Unintentionally, this is the second novel I have ended up reading so far this year that takes place in a setting where magic used to exist freely, but has since disappeared, causing major changes to society in its wake. But despite this seeming similarity, both novels are very different from one another. While the first used the concept of returning magic in a YA quest, using the injustices of the class structure to create a direct allegory to the violence committed against black communities in America, The Last Smile in Sunder City presents us with a fantasy noir, following a hardened man-for-hire in a gritty city that once thrived, but was hit hard when the magic left. In this case, the distinction between magical beings and humans still clearly bears symbolism to our real world, but presented in more of a general sense of the “other”, or people trying to find a way to obtain something they do not (and have no right to) possess, or destroy those with it in order to feel more powerful than them. You can still see a clear connection here to race and marginalized communities, but the story is not per say one of empowerment anymore, but of fear and guilt in the aftermath of wrongdoing.

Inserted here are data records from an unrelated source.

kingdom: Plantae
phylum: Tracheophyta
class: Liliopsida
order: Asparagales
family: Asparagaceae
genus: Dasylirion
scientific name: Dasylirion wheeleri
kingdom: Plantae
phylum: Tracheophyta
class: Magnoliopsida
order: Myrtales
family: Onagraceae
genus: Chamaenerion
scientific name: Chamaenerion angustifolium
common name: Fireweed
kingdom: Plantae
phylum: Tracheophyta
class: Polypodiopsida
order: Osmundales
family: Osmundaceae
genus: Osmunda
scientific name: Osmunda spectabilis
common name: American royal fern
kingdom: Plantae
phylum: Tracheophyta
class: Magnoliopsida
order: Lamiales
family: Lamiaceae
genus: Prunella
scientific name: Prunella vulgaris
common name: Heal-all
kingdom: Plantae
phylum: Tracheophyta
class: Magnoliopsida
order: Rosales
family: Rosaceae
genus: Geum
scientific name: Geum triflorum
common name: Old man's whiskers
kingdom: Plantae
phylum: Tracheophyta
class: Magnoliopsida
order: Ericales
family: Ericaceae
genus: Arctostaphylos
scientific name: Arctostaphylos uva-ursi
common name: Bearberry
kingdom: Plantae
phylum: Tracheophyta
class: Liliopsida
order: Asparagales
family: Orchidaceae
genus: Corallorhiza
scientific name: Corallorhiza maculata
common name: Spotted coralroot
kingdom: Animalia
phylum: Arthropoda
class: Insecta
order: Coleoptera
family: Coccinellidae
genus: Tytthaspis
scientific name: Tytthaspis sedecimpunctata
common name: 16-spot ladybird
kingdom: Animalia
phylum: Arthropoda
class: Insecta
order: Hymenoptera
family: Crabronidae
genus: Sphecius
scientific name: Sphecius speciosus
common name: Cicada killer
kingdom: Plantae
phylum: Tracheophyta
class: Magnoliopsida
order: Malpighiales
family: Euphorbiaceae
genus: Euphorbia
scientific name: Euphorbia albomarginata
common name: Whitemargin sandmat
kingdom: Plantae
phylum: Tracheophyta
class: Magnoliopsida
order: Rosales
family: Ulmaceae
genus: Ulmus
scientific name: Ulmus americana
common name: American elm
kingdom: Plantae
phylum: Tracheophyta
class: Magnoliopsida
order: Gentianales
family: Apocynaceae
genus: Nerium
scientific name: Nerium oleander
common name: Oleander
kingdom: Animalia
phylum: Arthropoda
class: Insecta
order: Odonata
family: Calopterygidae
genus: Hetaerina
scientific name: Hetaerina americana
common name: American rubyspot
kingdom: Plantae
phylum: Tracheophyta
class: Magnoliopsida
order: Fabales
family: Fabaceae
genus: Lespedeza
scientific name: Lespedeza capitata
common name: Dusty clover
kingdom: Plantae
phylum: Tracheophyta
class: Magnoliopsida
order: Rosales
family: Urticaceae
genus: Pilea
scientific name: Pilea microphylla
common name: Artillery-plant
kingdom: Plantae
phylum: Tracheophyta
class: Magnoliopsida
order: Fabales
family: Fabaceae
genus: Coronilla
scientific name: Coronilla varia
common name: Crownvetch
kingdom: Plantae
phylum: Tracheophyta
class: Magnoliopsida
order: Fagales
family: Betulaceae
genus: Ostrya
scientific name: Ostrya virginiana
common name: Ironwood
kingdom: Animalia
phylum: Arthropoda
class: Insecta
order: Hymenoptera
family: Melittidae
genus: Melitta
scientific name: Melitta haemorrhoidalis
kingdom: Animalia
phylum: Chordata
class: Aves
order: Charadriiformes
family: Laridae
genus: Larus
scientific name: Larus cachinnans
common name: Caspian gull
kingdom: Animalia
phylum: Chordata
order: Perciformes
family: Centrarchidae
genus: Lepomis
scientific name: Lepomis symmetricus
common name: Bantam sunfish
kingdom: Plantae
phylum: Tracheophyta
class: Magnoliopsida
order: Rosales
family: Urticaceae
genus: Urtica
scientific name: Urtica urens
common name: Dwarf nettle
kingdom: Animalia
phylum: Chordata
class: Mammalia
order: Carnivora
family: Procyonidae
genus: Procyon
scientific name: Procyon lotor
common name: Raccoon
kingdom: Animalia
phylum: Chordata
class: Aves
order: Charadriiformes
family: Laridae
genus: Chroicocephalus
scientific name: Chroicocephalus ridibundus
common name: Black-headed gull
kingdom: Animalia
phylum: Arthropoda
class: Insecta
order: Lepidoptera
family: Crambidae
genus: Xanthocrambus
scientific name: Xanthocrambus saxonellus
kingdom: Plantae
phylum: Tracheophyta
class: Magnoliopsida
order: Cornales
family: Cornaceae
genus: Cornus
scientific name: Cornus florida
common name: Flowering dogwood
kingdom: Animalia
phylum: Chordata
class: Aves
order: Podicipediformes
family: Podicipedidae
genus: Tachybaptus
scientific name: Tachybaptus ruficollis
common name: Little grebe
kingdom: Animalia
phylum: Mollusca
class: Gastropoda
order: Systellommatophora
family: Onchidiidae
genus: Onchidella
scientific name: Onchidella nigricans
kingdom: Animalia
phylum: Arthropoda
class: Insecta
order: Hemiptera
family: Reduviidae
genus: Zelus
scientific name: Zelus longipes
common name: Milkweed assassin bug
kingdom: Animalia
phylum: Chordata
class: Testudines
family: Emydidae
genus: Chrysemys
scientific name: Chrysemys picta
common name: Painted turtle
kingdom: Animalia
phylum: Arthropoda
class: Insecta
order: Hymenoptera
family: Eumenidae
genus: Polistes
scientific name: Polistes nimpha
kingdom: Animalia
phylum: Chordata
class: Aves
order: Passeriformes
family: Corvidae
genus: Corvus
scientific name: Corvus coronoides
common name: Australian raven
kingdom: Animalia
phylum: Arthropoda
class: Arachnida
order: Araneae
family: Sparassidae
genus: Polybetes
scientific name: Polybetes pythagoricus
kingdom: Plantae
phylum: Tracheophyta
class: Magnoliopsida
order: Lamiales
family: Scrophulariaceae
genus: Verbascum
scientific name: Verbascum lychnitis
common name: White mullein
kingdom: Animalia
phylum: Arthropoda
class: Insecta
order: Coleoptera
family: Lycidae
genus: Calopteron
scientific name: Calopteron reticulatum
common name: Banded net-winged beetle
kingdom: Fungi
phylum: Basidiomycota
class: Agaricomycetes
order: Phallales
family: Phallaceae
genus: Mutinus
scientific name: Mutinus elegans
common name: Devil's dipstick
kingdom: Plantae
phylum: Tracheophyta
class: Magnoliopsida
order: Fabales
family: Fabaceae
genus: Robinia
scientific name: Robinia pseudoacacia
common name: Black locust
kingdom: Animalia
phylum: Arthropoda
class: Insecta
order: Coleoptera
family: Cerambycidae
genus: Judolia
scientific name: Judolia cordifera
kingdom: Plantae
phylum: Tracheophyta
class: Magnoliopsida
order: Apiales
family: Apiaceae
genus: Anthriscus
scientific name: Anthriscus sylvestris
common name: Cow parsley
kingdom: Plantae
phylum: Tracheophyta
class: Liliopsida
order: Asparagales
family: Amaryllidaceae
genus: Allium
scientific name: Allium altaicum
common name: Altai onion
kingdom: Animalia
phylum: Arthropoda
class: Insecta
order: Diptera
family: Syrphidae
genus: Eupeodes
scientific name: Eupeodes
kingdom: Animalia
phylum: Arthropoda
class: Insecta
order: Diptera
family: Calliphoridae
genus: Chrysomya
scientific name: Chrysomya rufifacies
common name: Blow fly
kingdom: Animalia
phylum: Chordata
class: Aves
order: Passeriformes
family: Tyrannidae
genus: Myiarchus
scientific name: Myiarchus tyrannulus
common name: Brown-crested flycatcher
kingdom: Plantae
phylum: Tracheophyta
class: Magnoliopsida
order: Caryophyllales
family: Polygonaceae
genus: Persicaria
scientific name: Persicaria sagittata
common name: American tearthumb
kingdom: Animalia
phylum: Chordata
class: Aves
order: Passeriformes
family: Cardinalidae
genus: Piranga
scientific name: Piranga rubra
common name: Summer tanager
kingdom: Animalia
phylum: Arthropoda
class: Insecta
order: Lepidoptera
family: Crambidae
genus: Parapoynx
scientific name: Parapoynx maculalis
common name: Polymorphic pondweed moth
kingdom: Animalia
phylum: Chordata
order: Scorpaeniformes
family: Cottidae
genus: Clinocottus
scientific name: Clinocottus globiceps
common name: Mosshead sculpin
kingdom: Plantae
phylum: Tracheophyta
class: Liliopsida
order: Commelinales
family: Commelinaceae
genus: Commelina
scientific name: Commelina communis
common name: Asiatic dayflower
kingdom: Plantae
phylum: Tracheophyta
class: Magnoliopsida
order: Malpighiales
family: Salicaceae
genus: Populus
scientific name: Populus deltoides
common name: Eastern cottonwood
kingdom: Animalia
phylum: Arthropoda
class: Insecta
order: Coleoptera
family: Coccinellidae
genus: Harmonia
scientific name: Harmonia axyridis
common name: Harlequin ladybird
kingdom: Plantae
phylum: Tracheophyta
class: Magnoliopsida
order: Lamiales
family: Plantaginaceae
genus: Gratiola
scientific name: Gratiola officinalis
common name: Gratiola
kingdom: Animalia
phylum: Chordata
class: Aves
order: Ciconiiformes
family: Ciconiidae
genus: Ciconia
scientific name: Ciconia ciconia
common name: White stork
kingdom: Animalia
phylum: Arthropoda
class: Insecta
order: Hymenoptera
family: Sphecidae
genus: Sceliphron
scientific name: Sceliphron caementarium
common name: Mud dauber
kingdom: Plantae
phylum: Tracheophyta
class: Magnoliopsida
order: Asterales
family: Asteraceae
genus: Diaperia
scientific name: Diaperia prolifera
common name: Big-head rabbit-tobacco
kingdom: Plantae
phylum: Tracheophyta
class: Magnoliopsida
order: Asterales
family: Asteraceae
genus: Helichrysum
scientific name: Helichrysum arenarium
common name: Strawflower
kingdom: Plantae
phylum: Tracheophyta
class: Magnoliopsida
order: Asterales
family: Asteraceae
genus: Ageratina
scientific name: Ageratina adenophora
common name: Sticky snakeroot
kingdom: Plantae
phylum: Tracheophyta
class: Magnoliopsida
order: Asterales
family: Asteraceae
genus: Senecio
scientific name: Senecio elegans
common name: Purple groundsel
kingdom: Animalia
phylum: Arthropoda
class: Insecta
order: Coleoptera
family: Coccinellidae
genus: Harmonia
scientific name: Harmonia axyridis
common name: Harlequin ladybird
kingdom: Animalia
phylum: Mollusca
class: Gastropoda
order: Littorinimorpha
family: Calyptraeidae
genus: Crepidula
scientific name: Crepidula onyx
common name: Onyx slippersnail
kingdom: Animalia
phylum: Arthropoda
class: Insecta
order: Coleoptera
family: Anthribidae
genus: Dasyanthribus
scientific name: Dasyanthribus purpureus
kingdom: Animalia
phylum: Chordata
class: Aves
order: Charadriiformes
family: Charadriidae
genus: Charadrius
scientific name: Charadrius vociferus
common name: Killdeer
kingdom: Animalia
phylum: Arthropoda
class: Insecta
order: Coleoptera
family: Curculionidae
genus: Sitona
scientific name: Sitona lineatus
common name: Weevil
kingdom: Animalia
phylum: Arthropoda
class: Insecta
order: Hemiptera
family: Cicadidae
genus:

The novel itself centers on Fetch Phillips, living in Sunder City which was once a great industrial town due to a huge source of fire energy that the city possessed. After human soldiers attacked the source of magical power throughout the land, this fire went out, and poverty went rampant in the city. The energy here feels almost like a fantasy Victorian London, but not quite, I can’t entirely explain it: urban fantasy, I guess, but without a lot of our modern technologies (due to magic having been used for a lot of things). In any case, magical beings of all kinds with different abilities all lived here, and now those magical creatures find themselves being hugely affected in not just their abilities to make money through their magical skills, but also in their bodies: elves deteriorate, werewolves get caught between half-man-half-dog, vampires fangs fall out and they slowly wither to dust without being able (or wanting) to drink blood. One such Vampire, Edmund Rye, is a teacher at a school for young magical beings that never knew a life when magic truly existed, and therefore do not understand the effects of what happened. After Edmund goes missing, Fetch is hired to try and find the man, and let’s just say that his tactics are less than smooth; from here the story takes shape with Fetch’s investigation which leads us to information about the history of the city, and the reality that many people now live in within it.
Fetch is a former soldier who is weighed down by knowing that he had a large hand in the downfall of their society and the destruction of magic. In short, he is a miserable guy who knows how to irritate people and twist their arms to get what he wants. But is he actually good at his job, or does he just wear people down enough and happen to fall on information as he needs it? It sort of feels like the latter to be honest, as he stumbles around not really finding any strong leads, only to then be led to a conclusion with a few scraps. Overall, the plot was really halting and led itself to a lot of dead-ends and blackouts that didn’t feel like they were going anywhere. And I’m not sure that all of them did, even if there was a clear resolution to Fetch’s case in the end. Throughout the novel, we also see flashbacks of Fetch’s past and upbringing shed light on his character and how he got here. I definitely enjoyed the flashbacks a lot, and felt they did some much-needed weightlifting in giving our protagonist something to lean on other than the simple self-hatred we see throughout, but these little vignettes did spring up at times during the greater plot which took me out of it a little too much, only to need to center myself on what exactly was happening again when we got back. Truth be told, for a book that was not much over 300 pages, it certainly felt way longer than that, and took me far longer to read than I thought it would: I am all for a slow burn, but this one really just sputtered in its pacing until the last quarter or so.
But despite the so-so progress of the actual plot, there is still something I enjoyed about this novel. Fetch is a type of character I’ve seen before, sort of a John Constantine by way of Keanu Reeves: you shouldn’t like him, and he sure is a gloomy guy, but for some reason you are kind of rooting for him. And there is a mystery to be solved, after all! Not only that, but I really enjoyed the city being stitched together here: the details felt purposeful and created a very intriguing picture of this new fantasy world. I wanted to know more about the life and creatures and how things work, so in that way, the setting is really engaging and did a lot of heavy lifting.
In the end, The Last Smile in Sunder City is a debut novel from Luke Arnold, with some solid foundations in the dark noir concept and lively, rich world that has been constructed. It was just the execution and plotting that didn’t entirely stick for me. So as always, the question is, will I continue with the next book in this series once it comes out? And as is so often the case lately, my answer is, I have no definitive answer either way.